夕食のお兄様
時刻は午後7時。そろそろ夕食の時間。新しく買った小説を読んでいた私は、キリの良い所で本を閉じ、夕食を食べるために1階へと降ります。そうしたら、いつの間にかお兄様は私の後ろに居るというのが、いつもの決まりです。
「ふぃっふぃ〜」
夜もお兄様は御機嫌な御様子。この謎の言葉は機嫌が良い時のみに出るそうです。
「こんばんは、お兄様」
お兄様に夜の御挨拶。
「あ、ちょっと。あ、ちょっと。あ、ちょっと」
そう言い右往左往をし、最終的に自席に着き何事も無かったかの様に振舞うお兄様。その後、夕食が始まります。

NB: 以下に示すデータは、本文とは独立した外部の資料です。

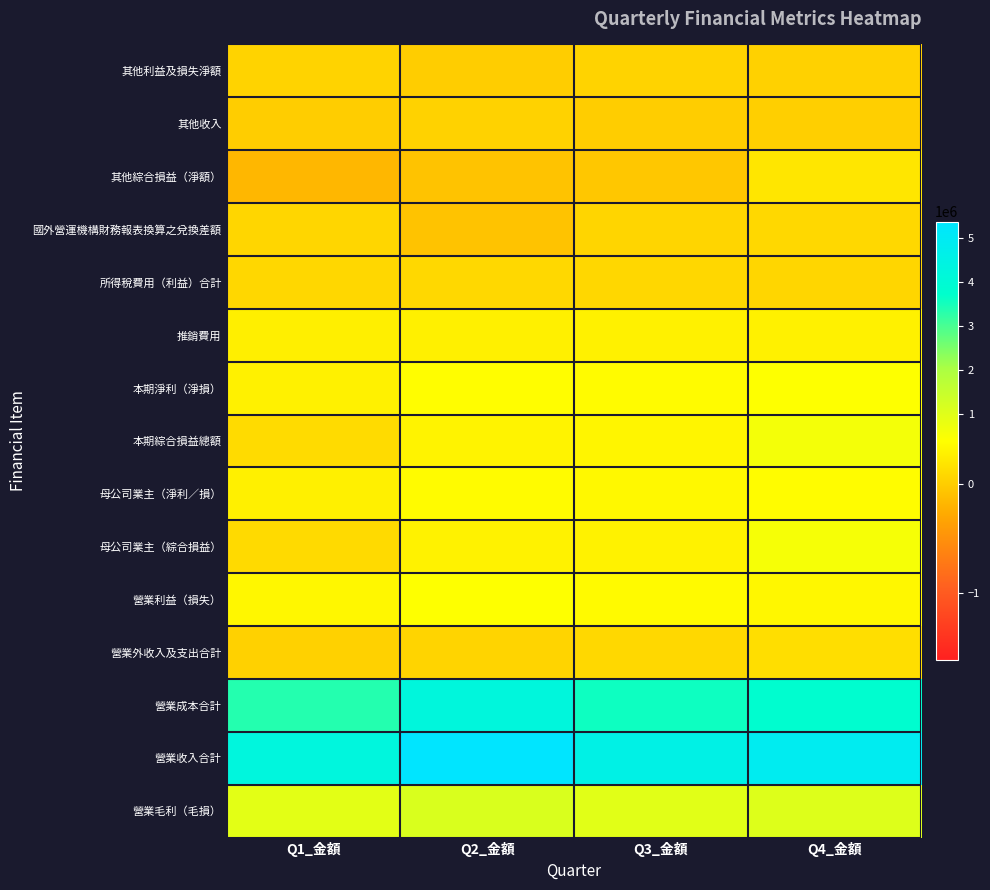

Which series has the largest total across all categories?

營業收入合計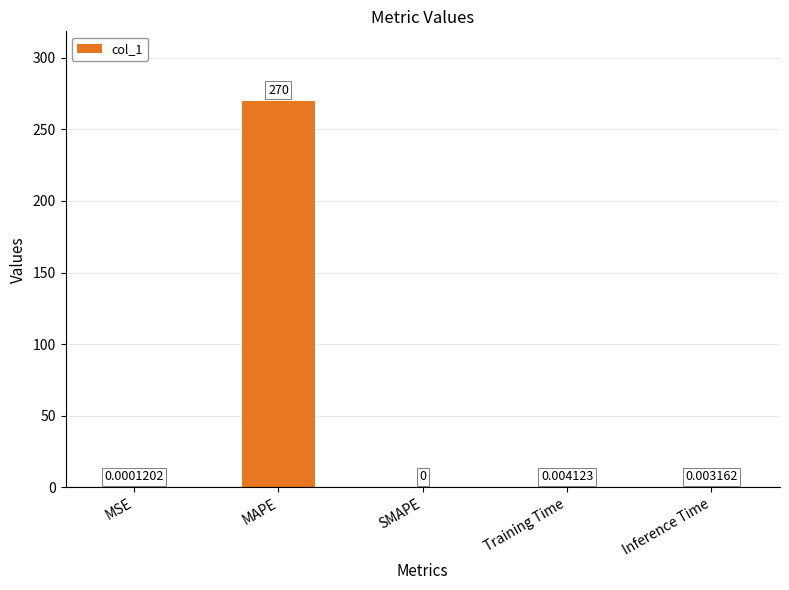

What is the sum of all values?

270.0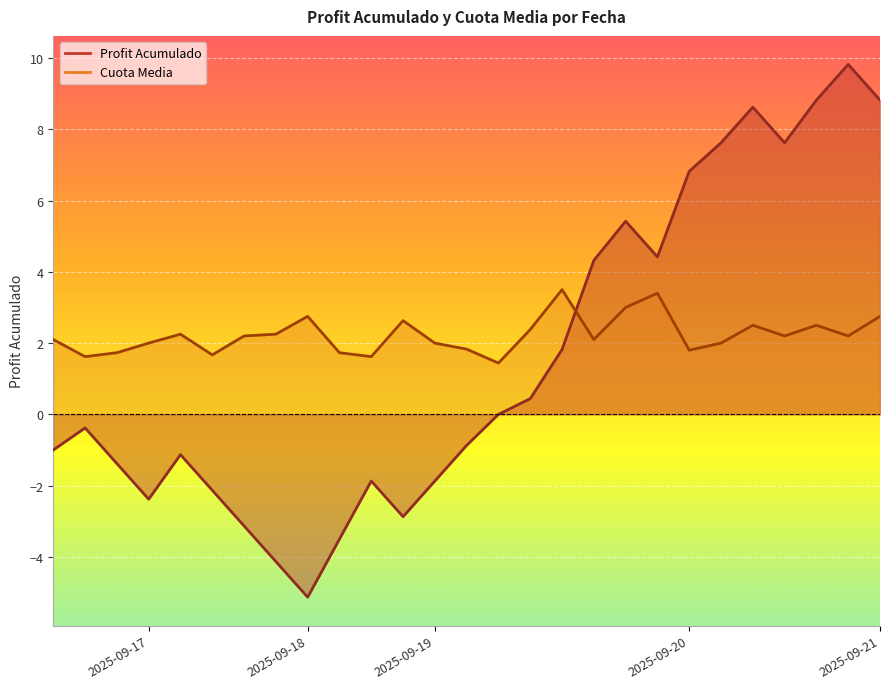

What is the greatest value displayed?

9.8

夕食時にはお父様がお仕事からお帰りになり、一緒に食事をします。
「……コタロウ」
「っ!?」
お兄様を呼ぶお父様。
「今日一日、何をして過ごしていた?」
「…………」
内向的な性格のお兄様を常に心配しているお父様。夕食時にお兄様の今日一日の出来事を聞くのがお父様の日課です。
「……俺に二度、同じ言葉を言わせる気か?」
「っ!? ふぁっ、ふぁっ、ふぁっくふぁざ〜」
お兄様のクシャミです。……の、はずです。
「お、お兄様……」
「だ、だいじょぶ」
「……おい、ちょっと待て。今、お前ファックファーザーと言わなかったか?」
「く、くしゃみ……ずず〜っ」
そう言い、鼻をすするお兄様。
「そ、そうか。風邪か? 気をつけろよ」
「ん」
「お薬をお持ちしましょうか? お兄様」
「だ、だいじょぶ」
「そうですか。分かりました」
「あ~、……まぁいい。今日は早く休めよ」
「ふぃっふぃ~」
夕食を終え、一息。お兄様の方を見ると、いつの間にか何処かへと居なくなっていました。